Este retrato significa o dom do protetor feminino. Se vamos empreender a jornada abençoada e cansativa do coração luminoso, feroz, porém terno, necessário para o nosso tempo, então a raiva é uma vantagem. Olhando para a destruição sem sentido do planeta, como podemos não nos sentir ultrajados? Embora a raiva seja uma emoção desconfortável e difícil, ela serve a um propósito vital. Ela nos choca com as estúpidas trivialidades dos estilos de vida das celebridades e com as sutilezas da mídia. Deveríamos estar em pé de guerra, da mesma forma que poderíamos estar diante de uma invasão alienígena. Em vez disso, estamos perdidos no meio de uma confusão distraída enquanto uma terrível destruição se desdobra ao nosso redor.
É saudável sentir raiva e raiva de que as florestas boreais do Canadá estão sendo despojadas para dar lugar à mineração de areias asfálticas, sentir raiva de que as empresas de combustíveis fósseis estão determinadas a extrair as últimas gotas de petróleo, gás e carvão, independentemente do custo ambiental e humano. Nossa raiva nos diz que elas não são absolutamente confiáveis. Elas não têm no coração o nosso bem-estar coletivo. Em vez disso, eles canalizam bilhões de dólares em campanhas e propagandas que desinformam o público sobre o estado real do planeta.
É importante sentir-se chateado, remorso e raiva com o que os humanos têm feito. Isso significa que temos uma consciência. No entendimento budista, a força da consciência é a guardiã do mundo.
É importante nos deixarmos sentir ultraje ao invés de santificar essa emoção crua com palavras espirituais ou envergonhá-la como ignóbil.

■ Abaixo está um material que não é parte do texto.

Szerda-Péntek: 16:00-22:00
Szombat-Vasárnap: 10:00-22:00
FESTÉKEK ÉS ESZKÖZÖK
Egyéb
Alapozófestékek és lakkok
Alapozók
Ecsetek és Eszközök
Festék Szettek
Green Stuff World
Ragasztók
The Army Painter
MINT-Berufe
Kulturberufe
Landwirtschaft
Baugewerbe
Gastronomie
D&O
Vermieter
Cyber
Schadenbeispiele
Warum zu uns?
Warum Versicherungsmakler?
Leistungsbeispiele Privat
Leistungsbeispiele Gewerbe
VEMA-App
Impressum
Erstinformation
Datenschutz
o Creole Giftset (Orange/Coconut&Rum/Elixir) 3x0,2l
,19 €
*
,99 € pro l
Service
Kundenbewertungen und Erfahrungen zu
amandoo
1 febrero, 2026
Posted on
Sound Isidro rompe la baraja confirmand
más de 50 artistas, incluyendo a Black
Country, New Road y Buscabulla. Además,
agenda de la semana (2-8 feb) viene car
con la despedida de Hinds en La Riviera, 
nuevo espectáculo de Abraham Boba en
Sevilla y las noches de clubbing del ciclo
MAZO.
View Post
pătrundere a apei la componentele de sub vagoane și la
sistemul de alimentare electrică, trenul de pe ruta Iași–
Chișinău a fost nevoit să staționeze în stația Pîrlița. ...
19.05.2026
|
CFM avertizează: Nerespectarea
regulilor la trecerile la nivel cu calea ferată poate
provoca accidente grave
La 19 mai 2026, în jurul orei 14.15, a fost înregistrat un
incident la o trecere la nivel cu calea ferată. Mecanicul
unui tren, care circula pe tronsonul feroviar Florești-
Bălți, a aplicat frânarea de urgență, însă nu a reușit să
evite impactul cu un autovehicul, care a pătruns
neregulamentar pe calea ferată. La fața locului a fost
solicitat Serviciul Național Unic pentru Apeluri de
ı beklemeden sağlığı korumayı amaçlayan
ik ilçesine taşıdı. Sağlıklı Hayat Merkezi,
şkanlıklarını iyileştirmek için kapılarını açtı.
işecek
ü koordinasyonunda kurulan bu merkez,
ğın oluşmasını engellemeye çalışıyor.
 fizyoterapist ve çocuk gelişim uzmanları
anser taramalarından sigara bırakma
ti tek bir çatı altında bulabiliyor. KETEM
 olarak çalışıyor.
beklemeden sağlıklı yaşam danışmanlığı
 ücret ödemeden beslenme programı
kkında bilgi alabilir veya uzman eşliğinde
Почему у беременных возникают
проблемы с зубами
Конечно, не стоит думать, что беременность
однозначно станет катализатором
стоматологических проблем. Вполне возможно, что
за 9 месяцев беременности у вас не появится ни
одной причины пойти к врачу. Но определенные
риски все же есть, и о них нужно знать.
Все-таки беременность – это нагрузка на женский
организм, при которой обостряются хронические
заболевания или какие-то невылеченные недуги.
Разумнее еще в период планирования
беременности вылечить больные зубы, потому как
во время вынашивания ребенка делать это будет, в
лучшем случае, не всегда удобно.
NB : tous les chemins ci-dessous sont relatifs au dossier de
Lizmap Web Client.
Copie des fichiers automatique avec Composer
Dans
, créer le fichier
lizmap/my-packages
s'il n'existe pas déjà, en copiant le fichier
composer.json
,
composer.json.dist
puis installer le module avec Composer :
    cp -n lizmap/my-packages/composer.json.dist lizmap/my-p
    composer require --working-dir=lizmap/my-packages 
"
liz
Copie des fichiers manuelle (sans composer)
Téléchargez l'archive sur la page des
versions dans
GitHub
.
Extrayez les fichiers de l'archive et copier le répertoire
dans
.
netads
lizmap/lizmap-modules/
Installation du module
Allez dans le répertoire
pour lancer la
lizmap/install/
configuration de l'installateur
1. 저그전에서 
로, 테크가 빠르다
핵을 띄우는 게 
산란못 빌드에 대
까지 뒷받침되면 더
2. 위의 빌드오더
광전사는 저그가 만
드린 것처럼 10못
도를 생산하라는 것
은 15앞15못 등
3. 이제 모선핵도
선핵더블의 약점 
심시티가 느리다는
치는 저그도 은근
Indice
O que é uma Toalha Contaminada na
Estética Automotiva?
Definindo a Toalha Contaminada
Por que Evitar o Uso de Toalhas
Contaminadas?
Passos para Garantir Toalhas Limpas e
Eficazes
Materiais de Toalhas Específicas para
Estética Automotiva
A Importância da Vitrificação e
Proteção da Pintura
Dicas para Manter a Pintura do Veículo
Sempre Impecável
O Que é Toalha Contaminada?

No entanto, se abrigamos ou agimos por raiva, isso quase sempre nos envenena, diminuindo nossa credibilidade e prejudicando os outros. O falecido professor budista tailandês Ajahn Chah recomendou que “pegássemos as emoções na rede da mente, e depois as examinássemos antes de reagir”. A raiva é um aviso de que algo nos está a invadir e a dominar. Se não tomarmos cuidado, a desordem e a destruição se seguirão.
Apegar-se à raiva, no entanto, não é sustentável. Há uma linha ténue entre sentir raiva e estar cego pela sua energia. A raiva às vezes pode surgir quando ativamos a reminiscência precoce. Este tipo de perturbação precisa de uma cuidadosa tendência.
Anger como uma resposta saudável à injustiça tem uma qualidade diferente. É esclarecedor. Nos ensinamentos budistas, particularmente no budismo Vajrayana, as chamadas emoções negativas mascaram pura energia essencial. Uma vez que a emoção mais grosseira é transmutada, a energia mais fina é destilada.
Anger é tradicionalmente pensada para estar perto da sabedoria. Quando não é projectada para fora ou para dentro de si, dá-nos a energia e clareza necessárias para compreender o que precisa de ser feito.
Se condenarmos ou reprimirmos prematuramente a raiva porque achamos que não é digno de sentir, então falharemos em transformá-la. A plenitude da sua energia encarnada permanecerá indisponível para nós. Não seremos capazes de proteger o que precisa ser protegido; deixaremos escapar o que é mais precioso.